La haine semée jadis par le système colonial n’a contaminé ni la langue ni les conceptions et les pratiques françaises de la vie en société. Elles font partie des valeurs universalisantes, c’est-à-dire l’oxygène dont a besoin absolument la globalisation, pour éviter les dangers de mort d’un casino planétaire. L’espérance des Haïtiens du XXIe siècle peut trouver un nouveau souffle dans l’espérance de toute la francophonie. Cette bouffée d’optimisme m’est venue de la lecture du rapport que Régis Debray, à la tête d’un comité de réflexion, a adressé récemment au ministre français des affaires étrangères.
En effet, Haïti et la France [8] appelle le peuple haïtien à se dépasser dans tous les domaines, avec l’amitié de la France à ses côtés, pour renaître à lui-même et sortir enfin en triomphe de son surplace existentiel. L’envie m’a pris de placer mon espoir d’écrivain franco-haïtien dans la mise en œuvre des mesures opportunes que Debray a proposées aux autorités de ma patrie d’adoption pour le « salut » de ma terre d’origine.
L’ex-président Jean-Bertrand Aristide porte une lourde responsabilité dans la crise qui a secoué Haïti. Mais l’alliance implicite entre l’opposition la Plate-forme démocratique et les forces paramilitaires liées à la dictature de M. Raoul Cédras (1991-1994) laisse mal augurer de l’avenir. D’autant que les conditions dans lesquelles a été évincé, le 29 février, le président élu apparentent l’opération menée par les États-Unis, avec la collaboration de la France, à un coup d’État.
René Depestre
* Écrivain haïtien né en 1926, auteur, entre autres, de Comment appeler ma solitude, Stock, Paris, 1999.

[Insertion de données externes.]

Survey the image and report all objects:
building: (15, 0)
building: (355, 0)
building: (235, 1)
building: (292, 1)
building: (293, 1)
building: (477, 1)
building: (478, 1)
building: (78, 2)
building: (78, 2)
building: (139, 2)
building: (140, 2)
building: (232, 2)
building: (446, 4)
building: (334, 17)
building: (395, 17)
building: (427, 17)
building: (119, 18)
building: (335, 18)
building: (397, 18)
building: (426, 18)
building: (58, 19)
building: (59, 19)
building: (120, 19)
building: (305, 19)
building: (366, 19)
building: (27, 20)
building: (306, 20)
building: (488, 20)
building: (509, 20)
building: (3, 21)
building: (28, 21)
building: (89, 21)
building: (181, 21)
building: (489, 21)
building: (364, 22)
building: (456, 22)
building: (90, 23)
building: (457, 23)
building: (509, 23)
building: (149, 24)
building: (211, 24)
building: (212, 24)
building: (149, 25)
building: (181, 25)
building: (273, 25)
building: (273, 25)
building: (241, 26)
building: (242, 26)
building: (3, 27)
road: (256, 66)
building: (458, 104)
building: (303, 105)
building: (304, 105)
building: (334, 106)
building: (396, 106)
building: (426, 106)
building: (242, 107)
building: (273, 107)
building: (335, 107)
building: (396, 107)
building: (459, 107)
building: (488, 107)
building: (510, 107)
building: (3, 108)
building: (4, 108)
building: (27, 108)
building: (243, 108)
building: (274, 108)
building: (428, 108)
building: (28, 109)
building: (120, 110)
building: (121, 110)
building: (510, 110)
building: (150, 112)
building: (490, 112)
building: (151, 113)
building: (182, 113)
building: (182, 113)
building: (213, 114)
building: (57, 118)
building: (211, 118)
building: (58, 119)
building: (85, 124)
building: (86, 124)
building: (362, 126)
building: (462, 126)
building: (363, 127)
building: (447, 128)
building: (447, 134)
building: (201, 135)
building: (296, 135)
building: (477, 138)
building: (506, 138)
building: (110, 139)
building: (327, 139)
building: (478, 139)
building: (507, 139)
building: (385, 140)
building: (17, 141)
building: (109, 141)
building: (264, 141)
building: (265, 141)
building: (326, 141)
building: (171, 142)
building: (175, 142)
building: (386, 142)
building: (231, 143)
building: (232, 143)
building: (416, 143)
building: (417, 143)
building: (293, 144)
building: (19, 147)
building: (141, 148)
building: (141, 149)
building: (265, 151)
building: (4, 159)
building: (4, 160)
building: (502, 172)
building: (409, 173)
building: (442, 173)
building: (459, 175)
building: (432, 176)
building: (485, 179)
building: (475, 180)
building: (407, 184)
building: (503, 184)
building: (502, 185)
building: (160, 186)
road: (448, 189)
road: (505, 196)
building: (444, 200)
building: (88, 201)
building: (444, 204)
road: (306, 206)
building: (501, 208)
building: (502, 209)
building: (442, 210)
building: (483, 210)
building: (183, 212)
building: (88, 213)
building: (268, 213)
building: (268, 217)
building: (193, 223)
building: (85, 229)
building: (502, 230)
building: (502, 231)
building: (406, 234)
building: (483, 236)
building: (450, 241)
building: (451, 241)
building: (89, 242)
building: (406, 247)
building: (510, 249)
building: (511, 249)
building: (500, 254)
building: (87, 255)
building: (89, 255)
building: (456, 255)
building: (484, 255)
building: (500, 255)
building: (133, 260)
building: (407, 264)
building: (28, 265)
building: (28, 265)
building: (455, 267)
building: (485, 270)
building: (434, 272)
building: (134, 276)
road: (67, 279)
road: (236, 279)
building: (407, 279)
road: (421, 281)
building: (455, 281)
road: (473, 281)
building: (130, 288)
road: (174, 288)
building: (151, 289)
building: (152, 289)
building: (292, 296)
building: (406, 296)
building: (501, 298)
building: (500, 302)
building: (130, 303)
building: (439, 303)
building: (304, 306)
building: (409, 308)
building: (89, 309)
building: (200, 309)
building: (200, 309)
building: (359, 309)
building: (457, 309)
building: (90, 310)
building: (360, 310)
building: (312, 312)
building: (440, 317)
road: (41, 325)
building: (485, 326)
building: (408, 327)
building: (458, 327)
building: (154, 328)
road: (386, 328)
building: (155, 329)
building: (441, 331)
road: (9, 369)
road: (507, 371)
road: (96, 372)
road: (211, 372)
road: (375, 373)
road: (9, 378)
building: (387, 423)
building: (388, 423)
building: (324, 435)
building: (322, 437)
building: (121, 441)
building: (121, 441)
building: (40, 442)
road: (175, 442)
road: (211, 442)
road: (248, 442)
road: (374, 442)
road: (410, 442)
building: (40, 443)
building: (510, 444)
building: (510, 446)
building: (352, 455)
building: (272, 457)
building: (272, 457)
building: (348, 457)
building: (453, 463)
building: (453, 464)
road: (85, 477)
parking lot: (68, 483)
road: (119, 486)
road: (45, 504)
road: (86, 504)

[1] Forteresse construite par le roi Henri Christophe pour défendre le territoire du Nord contre un éventuel retour des Français dans l’île.
[2] Bossale : part de l’héritage africain qui aurait échappé au processus de créolité (métissage afro-français) propre à la culture d’Haïti.

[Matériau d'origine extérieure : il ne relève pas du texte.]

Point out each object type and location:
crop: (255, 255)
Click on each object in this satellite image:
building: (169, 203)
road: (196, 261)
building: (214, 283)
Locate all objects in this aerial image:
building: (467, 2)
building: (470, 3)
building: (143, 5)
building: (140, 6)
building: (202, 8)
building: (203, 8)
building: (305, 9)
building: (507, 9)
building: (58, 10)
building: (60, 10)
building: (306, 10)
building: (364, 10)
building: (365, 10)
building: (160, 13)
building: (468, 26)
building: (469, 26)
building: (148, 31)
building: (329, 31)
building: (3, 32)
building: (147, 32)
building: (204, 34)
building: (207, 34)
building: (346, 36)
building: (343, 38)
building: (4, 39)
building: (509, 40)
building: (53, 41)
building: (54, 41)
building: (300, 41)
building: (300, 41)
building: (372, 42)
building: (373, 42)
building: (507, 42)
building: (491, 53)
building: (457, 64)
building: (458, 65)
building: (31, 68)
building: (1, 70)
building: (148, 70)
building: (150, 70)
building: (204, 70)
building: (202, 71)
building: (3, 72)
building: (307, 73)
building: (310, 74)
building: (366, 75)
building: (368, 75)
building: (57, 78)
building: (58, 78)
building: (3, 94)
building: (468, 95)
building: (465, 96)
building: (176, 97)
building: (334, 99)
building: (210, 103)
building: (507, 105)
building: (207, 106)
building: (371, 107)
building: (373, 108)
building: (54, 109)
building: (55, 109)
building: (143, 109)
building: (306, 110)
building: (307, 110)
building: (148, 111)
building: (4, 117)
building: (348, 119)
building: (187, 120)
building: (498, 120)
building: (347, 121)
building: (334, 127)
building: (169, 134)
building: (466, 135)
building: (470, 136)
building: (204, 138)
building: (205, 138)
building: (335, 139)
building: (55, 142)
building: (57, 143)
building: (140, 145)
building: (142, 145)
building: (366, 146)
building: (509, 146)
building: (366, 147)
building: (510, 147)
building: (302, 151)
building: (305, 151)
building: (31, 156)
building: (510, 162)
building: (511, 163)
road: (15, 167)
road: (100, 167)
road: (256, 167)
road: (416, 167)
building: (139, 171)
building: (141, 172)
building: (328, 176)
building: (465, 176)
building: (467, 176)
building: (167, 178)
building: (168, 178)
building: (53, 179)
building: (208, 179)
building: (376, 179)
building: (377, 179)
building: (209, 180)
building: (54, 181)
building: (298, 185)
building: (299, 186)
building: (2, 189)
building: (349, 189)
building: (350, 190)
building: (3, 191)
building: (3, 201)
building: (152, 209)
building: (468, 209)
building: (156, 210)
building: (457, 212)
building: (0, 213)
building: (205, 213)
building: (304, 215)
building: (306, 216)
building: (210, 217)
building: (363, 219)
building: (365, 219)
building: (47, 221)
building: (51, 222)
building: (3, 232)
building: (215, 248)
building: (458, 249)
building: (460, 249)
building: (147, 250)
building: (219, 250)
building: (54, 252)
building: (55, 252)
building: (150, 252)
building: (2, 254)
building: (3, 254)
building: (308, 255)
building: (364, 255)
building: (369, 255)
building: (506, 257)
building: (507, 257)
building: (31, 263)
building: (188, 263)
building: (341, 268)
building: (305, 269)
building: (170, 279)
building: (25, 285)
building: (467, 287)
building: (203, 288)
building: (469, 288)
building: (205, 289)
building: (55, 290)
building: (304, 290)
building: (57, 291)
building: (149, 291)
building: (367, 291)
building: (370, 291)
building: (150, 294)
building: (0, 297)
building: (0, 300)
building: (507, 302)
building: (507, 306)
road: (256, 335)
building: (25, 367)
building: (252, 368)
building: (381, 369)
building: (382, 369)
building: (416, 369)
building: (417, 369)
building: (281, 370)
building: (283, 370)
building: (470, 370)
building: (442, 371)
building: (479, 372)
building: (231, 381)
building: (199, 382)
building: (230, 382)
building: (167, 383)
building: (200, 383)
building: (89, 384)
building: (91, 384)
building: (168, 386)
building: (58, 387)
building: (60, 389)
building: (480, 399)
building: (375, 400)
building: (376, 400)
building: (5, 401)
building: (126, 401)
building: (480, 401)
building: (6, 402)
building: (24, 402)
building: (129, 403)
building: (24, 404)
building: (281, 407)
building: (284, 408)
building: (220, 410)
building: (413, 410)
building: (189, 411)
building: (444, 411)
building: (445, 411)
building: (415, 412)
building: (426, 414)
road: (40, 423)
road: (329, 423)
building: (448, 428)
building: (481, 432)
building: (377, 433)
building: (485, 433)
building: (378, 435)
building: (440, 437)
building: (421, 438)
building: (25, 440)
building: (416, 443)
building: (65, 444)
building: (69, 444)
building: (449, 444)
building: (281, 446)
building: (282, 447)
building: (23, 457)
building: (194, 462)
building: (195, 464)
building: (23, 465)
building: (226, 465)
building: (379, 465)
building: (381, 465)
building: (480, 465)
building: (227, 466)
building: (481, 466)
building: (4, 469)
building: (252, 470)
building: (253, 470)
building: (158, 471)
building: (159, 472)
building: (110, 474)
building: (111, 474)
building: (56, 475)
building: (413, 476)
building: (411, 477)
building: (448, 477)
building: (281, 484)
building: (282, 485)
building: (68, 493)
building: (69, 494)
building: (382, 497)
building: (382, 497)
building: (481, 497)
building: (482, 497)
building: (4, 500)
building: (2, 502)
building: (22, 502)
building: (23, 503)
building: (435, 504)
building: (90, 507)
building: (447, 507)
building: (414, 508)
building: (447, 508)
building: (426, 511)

[3] Baron-Samedi : dieu maléfique du vaudou symbolisé par une grande croix...
[4] Lire Paul Farmer, « Haïti, l’embargo et la typhoïde », Le Monde diplomatique, juillet 2003.
[5] Lire André Linard, « Triste bicentenaire en Haïti », Le Monde diplomatique, février 2004.
[6] Claude Moïse, La Croix et la Bannière : la difficile normalisation démocratique en Haïti, Cidhica, Montréal, 2002.
[7] Christophe Wargny, Haïti n’existe pas, Autrement, Paris, 2004.
[8] Haïti et la France, éditions La Table ronde, Paris, 2004.